§ **Work required**: From the line containing "Présentation" down to the final line of the entries below, restate each line word for word and add nothing.

(Stored data entries)
......
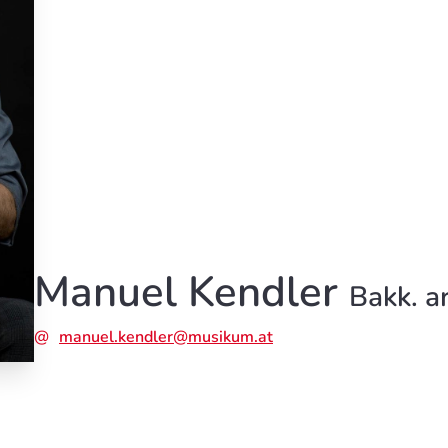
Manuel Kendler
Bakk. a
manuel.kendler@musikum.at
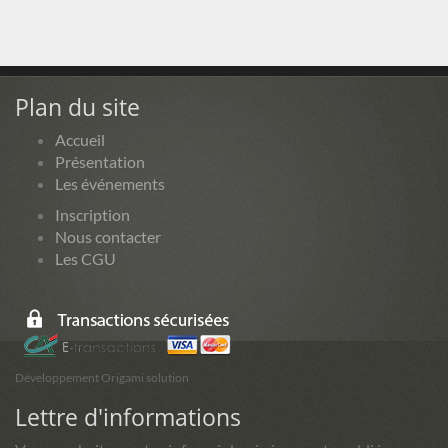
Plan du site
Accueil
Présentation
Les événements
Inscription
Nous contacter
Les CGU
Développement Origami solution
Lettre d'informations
......
§ **Result of this task**:
Présentation
Les événements
Inscription
Nous contacter
Les CGU
Développement Origami solution
Lettre d'informations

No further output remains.